ACTIVITY: Restrict the output to the lines below starting at the one that contains "X56818000Y-77978000D03*" and ending at the one that contains "X34925000Y-58596000D03*", and restate them word for word, both ends included.

(INFORMATION SUPPLIED begins)

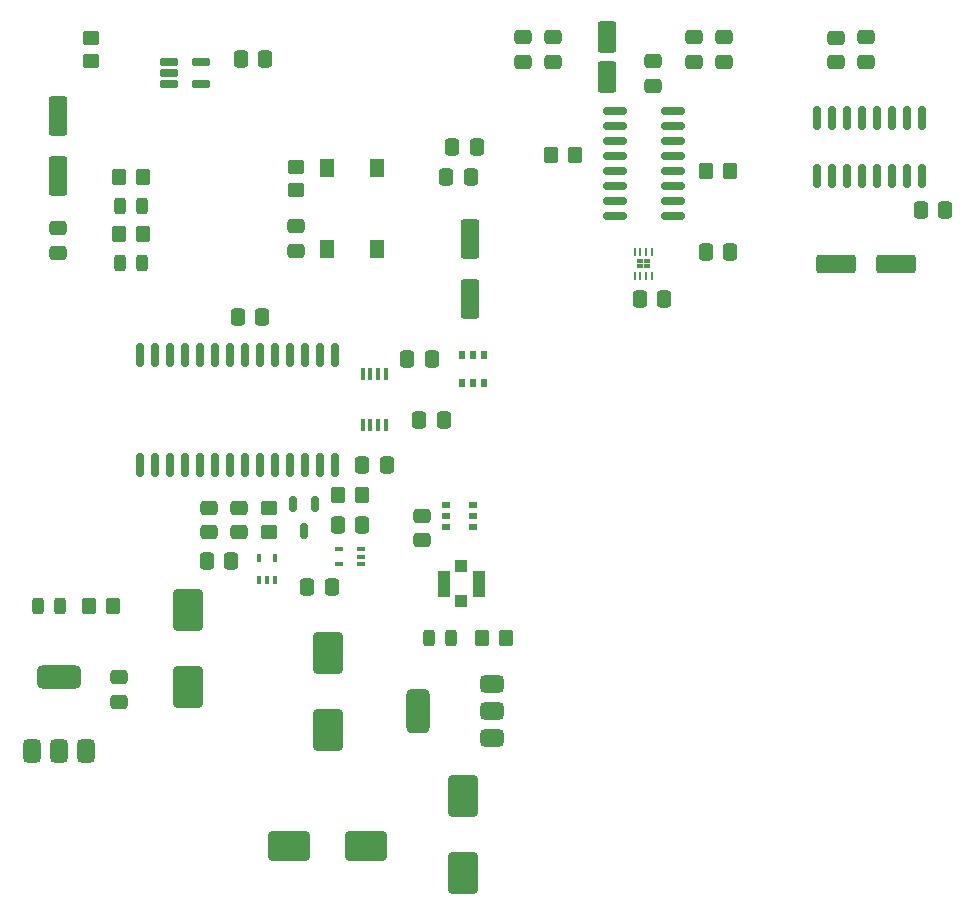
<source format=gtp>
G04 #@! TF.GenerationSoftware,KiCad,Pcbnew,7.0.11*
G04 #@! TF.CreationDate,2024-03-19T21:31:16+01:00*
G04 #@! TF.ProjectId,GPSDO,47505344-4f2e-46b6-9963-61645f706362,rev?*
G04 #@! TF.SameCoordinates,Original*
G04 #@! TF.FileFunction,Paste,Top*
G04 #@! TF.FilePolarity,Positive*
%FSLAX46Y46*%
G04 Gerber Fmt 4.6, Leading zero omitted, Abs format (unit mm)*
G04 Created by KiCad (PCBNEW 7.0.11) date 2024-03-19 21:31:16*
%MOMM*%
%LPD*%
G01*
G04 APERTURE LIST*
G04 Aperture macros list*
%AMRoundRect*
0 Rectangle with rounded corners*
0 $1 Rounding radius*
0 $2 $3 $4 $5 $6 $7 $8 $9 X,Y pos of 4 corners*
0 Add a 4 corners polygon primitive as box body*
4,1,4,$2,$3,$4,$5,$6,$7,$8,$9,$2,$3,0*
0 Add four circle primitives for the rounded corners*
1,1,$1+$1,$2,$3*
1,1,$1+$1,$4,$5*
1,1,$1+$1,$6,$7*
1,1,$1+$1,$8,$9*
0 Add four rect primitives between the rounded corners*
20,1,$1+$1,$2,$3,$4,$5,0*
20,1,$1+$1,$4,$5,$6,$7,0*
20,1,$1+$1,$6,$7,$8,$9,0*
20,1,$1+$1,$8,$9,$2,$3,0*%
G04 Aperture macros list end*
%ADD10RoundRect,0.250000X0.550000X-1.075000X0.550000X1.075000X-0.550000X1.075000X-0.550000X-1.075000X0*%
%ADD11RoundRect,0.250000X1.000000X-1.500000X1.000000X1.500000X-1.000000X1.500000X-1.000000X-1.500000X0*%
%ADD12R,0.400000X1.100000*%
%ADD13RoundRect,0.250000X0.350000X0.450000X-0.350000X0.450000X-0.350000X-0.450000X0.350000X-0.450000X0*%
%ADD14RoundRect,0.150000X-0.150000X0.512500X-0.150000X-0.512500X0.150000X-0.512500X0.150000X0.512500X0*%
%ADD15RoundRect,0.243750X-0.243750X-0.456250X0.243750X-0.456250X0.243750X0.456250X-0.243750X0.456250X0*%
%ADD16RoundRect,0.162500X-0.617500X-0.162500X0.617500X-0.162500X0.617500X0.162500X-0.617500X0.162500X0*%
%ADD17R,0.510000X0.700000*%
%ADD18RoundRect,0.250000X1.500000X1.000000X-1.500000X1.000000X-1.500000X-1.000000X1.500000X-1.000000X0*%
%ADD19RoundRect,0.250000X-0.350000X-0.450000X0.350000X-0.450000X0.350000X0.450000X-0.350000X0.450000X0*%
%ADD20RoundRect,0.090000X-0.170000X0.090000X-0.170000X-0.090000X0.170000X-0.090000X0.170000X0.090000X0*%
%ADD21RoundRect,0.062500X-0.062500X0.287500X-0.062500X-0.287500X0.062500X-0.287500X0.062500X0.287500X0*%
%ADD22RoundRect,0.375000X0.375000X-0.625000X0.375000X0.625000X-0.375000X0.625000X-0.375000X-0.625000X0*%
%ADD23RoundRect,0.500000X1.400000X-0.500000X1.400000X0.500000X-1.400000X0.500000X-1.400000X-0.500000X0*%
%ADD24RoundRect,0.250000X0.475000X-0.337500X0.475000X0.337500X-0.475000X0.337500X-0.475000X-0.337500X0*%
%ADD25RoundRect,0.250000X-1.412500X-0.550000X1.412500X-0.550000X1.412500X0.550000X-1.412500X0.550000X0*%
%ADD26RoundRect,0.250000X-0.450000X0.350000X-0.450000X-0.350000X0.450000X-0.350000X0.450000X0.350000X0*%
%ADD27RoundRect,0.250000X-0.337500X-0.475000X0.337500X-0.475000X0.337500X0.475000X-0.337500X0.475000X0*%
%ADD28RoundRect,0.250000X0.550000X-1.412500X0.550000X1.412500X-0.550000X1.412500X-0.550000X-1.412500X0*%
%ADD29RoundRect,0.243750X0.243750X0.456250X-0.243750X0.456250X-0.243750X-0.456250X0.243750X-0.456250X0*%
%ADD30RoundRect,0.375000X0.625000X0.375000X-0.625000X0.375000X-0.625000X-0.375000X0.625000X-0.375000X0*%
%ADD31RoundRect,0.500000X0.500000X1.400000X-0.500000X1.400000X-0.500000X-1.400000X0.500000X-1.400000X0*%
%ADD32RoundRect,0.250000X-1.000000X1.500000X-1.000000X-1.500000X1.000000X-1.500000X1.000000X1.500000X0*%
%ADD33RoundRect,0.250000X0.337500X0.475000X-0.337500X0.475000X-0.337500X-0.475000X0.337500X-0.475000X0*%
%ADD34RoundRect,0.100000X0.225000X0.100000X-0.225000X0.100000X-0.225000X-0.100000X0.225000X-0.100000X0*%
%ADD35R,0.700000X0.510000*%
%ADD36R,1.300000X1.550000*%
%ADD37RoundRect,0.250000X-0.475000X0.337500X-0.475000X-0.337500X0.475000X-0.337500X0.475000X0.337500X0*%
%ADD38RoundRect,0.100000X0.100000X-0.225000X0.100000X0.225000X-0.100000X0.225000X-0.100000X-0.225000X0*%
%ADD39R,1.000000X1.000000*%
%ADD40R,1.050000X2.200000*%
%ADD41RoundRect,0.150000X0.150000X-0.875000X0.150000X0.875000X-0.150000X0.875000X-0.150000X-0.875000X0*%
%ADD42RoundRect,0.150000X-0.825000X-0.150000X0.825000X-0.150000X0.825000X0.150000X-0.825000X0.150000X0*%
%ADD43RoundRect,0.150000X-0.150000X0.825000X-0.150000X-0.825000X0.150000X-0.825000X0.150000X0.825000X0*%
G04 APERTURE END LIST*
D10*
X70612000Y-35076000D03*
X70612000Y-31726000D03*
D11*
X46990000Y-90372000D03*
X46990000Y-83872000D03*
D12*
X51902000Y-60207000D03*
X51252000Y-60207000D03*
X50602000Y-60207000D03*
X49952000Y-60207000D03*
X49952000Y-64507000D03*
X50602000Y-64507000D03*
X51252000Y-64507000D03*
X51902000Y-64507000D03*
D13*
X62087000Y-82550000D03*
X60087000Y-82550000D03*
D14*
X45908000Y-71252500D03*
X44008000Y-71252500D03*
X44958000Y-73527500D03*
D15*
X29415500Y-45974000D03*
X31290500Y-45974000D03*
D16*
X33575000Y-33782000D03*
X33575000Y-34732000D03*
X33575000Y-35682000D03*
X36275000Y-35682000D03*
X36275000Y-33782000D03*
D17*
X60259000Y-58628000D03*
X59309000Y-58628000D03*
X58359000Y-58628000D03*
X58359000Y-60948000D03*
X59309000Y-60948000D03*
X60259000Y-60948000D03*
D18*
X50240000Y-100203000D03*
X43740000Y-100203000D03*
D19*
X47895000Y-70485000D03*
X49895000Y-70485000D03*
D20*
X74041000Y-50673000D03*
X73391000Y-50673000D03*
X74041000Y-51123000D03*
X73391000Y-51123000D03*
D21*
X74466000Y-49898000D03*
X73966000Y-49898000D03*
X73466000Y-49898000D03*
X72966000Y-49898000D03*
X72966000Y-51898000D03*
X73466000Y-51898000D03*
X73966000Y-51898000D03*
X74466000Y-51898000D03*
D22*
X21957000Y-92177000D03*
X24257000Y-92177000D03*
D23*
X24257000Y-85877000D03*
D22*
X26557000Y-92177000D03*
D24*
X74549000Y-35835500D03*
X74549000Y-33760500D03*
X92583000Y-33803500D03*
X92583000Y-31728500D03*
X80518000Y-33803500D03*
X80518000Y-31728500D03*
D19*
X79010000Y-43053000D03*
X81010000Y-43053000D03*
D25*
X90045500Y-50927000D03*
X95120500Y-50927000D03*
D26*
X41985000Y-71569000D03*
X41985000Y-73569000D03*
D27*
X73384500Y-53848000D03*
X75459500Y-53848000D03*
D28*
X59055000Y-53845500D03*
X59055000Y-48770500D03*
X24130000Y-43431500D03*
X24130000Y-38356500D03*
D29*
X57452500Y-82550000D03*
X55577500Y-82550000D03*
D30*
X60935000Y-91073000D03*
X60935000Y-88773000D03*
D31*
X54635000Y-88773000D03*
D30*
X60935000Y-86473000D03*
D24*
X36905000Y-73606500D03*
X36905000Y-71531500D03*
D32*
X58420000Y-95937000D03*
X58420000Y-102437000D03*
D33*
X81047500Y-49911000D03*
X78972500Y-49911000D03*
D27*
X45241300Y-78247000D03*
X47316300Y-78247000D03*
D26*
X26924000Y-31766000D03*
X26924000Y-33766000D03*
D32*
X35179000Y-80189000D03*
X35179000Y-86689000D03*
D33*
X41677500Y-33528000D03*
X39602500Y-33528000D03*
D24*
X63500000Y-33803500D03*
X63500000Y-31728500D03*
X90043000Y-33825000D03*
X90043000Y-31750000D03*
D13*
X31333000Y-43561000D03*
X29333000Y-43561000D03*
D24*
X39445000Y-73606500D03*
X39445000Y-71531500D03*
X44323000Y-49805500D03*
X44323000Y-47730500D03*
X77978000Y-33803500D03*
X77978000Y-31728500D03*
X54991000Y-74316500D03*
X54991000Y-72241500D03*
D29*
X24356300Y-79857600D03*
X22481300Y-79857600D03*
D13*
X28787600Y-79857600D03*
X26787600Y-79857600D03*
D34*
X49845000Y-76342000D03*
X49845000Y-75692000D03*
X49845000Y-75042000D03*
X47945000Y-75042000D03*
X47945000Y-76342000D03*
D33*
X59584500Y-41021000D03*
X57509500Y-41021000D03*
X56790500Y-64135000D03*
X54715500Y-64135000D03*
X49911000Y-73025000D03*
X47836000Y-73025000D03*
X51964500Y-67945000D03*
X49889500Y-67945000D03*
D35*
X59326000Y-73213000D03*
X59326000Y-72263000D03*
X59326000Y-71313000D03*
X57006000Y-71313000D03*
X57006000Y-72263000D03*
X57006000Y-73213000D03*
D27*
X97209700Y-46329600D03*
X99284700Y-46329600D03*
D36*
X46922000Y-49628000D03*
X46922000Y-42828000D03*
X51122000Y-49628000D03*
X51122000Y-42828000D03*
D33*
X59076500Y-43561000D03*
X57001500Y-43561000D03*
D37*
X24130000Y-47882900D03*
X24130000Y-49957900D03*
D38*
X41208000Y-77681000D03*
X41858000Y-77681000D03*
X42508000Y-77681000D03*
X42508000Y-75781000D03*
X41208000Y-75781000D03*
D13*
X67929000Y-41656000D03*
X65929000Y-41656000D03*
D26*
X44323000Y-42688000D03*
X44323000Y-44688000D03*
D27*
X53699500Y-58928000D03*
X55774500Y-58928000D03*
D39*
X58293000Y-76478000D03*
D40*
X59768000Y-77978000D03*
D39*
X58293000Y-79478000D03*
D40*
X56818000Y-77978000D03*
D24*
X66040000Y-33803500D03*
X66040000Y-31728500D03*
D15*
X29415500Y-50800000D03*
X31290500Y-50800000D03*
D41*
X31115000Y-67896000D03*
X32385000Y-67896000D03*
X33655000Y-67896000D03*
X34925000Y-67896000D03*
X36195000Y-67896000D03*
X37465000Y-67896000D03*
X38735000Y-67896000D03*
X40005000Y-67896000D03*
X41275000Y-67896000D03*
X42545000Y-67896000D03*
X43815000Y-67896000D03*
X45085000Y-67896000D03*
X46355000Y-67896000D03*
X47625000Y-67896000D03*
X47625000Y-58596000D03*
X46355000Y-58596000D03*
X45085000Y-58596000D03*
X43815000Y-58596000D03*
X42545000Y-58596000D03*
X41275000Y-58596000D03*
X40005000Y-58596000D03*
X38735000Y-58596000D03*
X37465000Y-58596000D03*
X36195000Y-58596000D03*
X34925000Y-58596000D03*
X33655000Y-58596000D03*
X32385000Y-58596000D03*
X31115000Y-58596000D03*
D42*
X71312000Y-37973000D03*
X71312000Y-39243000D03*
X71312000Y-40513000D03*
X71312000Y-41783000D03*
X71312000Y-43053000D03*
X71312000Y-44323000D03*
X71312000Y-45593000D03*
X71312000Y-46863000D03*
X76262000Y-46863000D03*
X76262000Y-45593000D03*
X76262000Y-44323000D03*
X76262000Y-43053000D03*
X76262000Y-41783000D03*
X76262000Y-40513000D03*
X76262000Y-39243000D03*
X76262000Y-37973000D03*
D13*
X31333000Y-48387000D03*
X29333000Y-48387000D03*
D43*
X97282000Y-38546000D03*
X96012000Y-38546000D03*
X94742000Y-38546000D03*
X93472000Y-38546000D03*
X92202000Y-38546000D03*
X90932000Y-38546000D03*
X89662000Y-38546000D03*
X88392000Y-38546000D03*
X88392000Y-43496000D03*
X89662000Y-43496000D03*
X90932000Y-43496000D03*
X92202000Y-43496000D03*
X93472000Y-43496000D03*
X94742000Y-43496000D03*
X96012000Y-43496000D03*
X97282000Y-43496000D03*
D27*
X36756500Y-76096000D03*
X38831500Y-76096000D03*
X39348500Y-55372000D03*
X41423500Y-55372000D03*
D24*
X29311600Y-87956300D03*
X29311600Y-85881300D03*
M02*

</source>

(INFORMATION SUPPLIED ends)
(INFORMATION SUPPLIED begins)

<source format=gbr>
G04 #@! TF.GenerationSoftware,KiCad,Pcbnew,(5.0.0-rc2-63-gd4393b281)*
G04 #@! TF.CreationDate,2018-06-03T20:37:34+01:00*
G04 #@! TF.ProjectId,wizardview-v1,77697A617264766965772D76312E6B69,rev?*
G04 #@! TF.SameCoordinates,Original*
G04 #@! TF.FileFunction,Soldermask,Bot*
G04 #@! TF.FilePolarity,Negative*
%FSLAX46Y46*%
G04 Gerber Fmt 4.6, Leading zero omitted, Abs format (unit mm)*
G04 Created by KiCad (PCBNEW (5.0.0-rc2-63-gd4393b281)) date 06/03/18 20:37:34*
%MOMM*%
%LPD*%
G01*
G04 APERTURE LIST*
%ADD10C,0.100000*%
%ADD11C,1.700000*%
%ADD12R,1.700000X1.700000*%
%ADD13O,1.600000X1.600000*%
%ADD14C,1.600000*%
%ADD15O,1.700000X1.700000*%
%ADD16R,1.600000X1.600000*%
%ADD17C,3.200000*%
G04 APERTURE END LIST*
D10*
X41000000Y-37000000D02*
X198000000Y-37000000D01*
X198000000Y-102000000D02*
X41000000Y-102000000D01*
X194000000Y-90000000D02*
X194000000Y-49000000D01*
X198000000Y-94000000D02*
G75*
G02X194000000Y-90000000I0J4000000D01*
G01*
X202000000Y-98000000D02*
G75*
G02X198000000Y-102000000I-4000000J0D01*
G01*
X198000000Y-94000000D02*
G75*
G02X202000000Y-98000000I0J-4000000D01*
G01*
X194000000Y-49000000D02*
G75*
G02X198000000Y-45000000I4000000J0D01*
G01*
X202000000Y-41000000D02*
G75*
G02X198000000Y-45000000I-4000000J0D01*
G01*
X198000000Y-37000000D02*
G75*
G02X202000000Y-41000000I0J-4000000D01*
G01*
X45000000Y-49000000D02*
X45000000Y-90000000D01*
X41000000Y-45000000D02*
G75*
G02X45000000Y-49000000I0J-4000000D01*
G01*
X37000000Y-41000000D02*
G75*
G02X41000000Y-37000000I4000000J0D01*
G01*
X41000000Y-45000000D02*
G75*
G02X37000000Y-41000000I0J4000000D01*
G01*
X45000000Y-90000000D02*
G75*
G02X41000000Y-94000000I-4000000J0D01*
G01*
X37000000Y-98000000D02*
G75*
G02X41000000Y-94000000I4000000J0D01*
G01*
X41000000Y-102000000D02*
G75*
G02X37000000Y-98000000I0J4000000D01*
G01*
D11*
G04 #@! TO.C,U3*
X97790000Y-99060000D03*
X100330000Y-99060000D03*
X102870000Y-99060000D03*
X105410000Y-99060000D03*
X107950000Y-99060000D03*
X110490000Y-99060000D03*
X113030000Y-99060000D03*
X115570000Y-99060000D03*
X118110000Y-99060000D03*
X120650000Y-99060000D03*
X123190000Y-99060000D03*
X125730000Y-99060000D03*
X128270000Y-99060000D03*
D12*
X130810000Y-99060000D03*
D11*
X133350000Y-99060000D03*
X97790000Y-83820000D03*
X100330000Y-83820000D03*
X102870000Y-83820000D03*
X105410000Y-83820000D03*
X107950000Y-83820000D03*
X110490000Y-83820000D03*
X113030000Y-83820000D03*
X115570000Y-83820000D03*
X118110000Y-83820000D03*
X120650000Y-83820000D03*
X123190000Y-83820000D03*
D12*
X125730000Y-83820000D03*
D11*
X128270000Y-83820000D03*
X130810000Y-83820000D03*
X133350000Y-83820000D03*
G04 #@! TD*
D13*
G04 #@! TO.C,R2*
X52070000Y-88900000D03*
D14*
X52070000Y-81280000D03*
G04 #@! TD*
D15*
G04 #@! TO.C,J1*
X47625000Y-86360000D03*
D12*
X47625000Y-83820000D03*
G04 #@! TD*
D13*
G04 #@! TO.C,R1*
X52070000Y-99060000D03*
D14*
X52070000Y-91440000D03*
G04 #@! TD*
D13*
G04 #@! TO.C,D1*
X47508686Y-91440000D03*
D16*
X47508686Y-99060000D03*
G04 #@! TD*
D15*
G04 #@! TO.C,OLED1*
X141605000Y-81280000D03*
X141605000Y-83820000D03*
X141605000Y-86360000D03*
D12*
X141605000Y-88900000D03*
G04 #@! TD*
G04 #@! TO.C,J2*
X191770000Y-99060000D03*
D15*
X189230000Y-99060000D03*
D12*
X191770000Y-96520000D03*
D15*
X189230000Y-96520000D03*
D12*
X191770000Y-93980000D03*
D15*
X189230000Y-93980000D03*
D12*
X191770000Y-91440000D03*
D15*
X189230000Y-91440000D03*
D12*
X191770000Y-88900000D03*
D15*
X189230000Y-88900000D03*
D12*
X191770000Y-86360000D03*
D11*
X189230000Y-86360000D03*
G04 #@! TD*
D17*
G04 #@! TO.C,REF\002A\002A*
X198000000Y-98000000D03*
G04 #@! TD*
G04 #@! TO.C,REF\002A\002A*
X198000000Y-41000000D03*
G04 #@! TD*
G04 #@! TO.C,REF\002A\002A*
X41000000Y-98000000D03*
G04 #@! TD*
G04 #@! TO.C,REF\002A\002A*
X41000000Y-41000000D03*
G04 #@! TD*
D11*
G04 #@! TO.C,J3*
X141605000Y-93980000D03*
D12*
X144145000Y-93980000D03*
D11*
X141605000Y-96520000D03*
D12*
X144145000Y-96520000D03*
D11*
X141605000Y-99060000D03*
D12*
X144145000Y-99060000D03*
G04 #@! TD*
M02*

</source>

(INFORMATION SUPPLIED ends)

ANSWER:
X56818000Y-77978000D03*
D24*
X66040000Y-33803500D03*
X66040000Y-31728500D03*
D15*
X29415500Y-50800000D03*
X31290500Y-50800000D03*
D41*
X31115000Y-67896000D03*
X32385000Y-67896000D03*
X33655000Y-67896000D03*
X34925000Y-67896000D03*
X36195000Y-67896000D03*
X37465000Y-67896000D03*
X38735000Y-67896000D03*
X40005000Y-67896000D03*
X41275000Y-67896000D03*
X42545000Y-67896000D03*
X43815000Y-67896000D03*
X45085000Y-67896000D03*
X46355000Y-67896000D03*
X47625000Y-67896000D03*
X47625000Y-58596000D03*
X46355000Y-58596000D03*
X45085000Y-58596000D03*
X43815000Y-58596000D03*
X42545000Y-58596000D03*
X41275000Y-58596000D03*
X40005000Y-58596000D03*
X38735000Y-58596000D03*
X37465000Y-58596000D03*
X36195000Y-58596000D03*
X34925000Y-58596000D03*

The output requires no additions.